For over two decades, cookies have been used to track online user activity and target consumers on the internet. Cookies are small snippets of code that follow users as they browse the web, collecting data about clicks and behaviors. From there, users are classified into different audience segments that advertisers can use to target and retarget ads.
Cookies have always been controversial, but in recent years, consumers have become very outspoken about online privacy concerns. No one really likes being tracked online, but cookies have also been an effective tool for marketers to reach their ideal customers online. However, it now seems like consumers are winning the battle and cookies are moving towards obsolescence. If that happens, what can retailers do to effectively reach customers online?
The Slow Demise of The Cookie (Led By… Big Tech?)
Given the success big tech has had with cookies over the years, it would seem counterintuitive to eliminate them from their perspective. However, big tech has actually taken the lead on phasing out cookies.
Apple recently decided to go head-to-head with Google on the hot button issue of user privacy and cookies. Google has long been criticized for the types and amounts of data it collects on users and while the Google Chrome browser has been allowing users to opt out of tracking for some time, there were many loopholes in the system that allowed advertisers to circumvent those controls.
In response, Apple adopted to Intelligent Tracking Prevention 2.2 (ITP) in its Safari browser to close loopholes and block cookies. Given the continued public push for more privacy and the success Apple had in marketing its privacy controls, Google finally joined in, adopting ITP.
Together, Chrome and Safari make up 80% of the browsing market, making cookies much less effective. Furthermore, Facebook has said they will stop allowing advertisers to serve cookies altogether, cutting off third-party data access. Twitter has also said it will stop cooperating with third-party data providers, as well.
Will You Really Miss Behavior-Based Marketing?

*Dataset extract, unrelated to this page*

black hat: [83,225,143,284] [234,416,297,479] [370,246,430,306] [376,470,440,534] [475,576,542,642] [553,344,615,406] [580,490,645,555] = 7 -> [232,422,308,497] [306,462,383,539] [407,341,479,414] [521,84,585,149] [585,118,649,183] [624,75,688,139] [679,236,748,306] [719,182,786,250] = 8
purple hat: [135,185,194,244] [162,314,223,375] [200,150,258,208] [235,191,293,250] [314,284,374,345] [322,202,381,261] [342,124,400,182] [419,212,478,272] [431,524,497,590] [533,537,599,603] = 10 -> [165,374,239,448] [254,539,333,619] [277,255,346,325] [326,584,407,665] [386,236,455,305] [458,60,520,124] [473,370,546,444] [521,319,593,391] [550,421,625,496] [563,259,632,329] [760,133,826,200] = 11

If cookies are on their way out of fashion, what’s next for retail marketers? Cookies facilitated hyper-targeting and without them, many marketers are left to wonder how they can remain effective at reaching their target audiences online. The answer? Everything old is new again. Remember the old days of contextual advertising and keyword-based targeting? The death of the cookie means the resurrection of these “old school” tactics.
The problem with cookie-based behavioral advertising is the inability to separate the person from their online behavior. Say you are a marketer who spends time working at home on your personal laptop each night. In short order, you’ll begin to see ads for things like email marketing platforms or other marketing tools. Later, however, you close up work and start browsing baking recipes, your true passion. Rather than getting ads for cooking tools or other recipes, you’ll still see ads for marketing technology because the searches you ran in work mode are still attached to your profile. Those ads are irrelevant when you’re working on personal projects, meanwhile, food-related marketers miss out on the opportunity to communicate with you while you’re in baking mode.
This same sticking point happens to retail marketers every day. Behavior-based targeting is effective, but there are gaps. Cookie profiles fail to take into consideration the person behind the behaviors, which can mean missing out on ideal opportunities to get messages in front of people looking to make a purchase.
The Answer? Target People, Not Devices
According to the report, “Contextual Advertising: The New Frontier,” contextual advertising is experiencing a rapid resurgence in direct response to the phasing out of cookies. The report, which is based on a survey conducted by YouGov, found that almost half of all U.S. businesses currently rely on contextual targeting methods.
Focusing on contextual advertising ensures marketers get their messages to the right people, rather than just the right device. It ensures that while you’re researching recipes, you’ll see ads for baking-related products and when you’re in work-mode you get targeted ads for marketing technology tools.
In addition to contextual advertising, people-based advertising is also experiencing a surge. Brought into fashion by Facebook, people-based advertising assigns a unique identifier to each user, rather than the device they are on. So whether they are on their laptop, smartphone, tablet or even their work desktop, advertisers can connect to the right people at the right times.
Here’s how it works. First, you take offline customer data in your database such as email address, phone number, purchase history, etc. Then, the data is securely matched to other identifiers like device IDs. Then, it is used on digital platforms where customers can be segmented and targeted.
The beauty of people-based marketing is that you can leverage the data your own company has collected rather than relying on third parties to tell you where to go to find your customers.
Are You Ready For A Post-Cookie World?
Competing online in a post-cookie world will require a bit of “back to the future” thinking. Re-embracing contextual marketing and diving deep into people-based marketing can help retailers better reach and serve customers.